[Saved data entries]
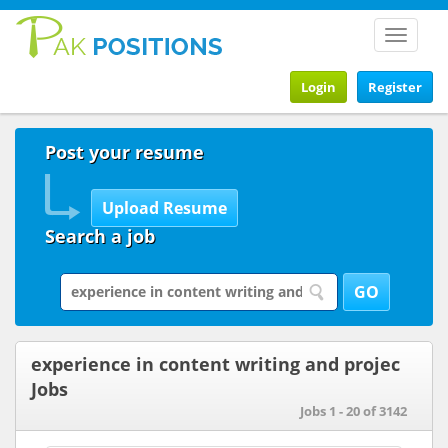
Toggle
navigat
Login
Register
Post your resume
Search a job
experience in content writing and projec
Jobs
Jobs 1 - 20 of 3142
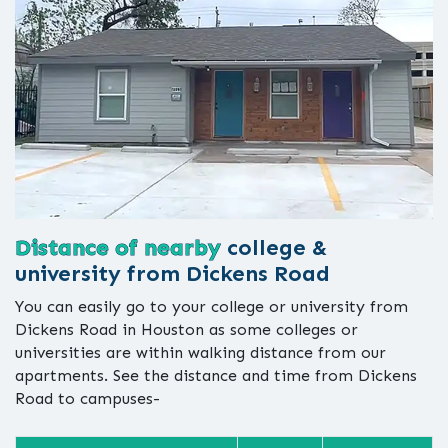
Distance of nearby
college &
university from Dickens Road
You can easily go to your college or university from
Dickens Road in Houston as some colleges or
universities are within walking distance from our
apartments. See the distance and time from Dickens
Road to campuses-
--
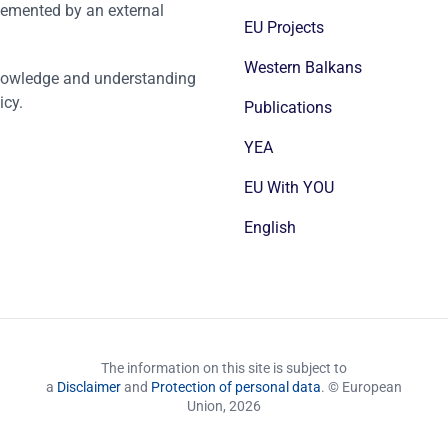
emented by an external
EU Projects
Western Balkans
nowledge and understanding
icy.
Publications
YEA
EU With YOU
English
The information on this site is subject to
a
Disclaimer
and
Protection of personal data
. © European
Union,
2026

* [What the task asks]
Tally the lines in the entries above that contain the string "from", treating uppercase and lowercase as different, and give only the number.

* [Result for this exercise]
4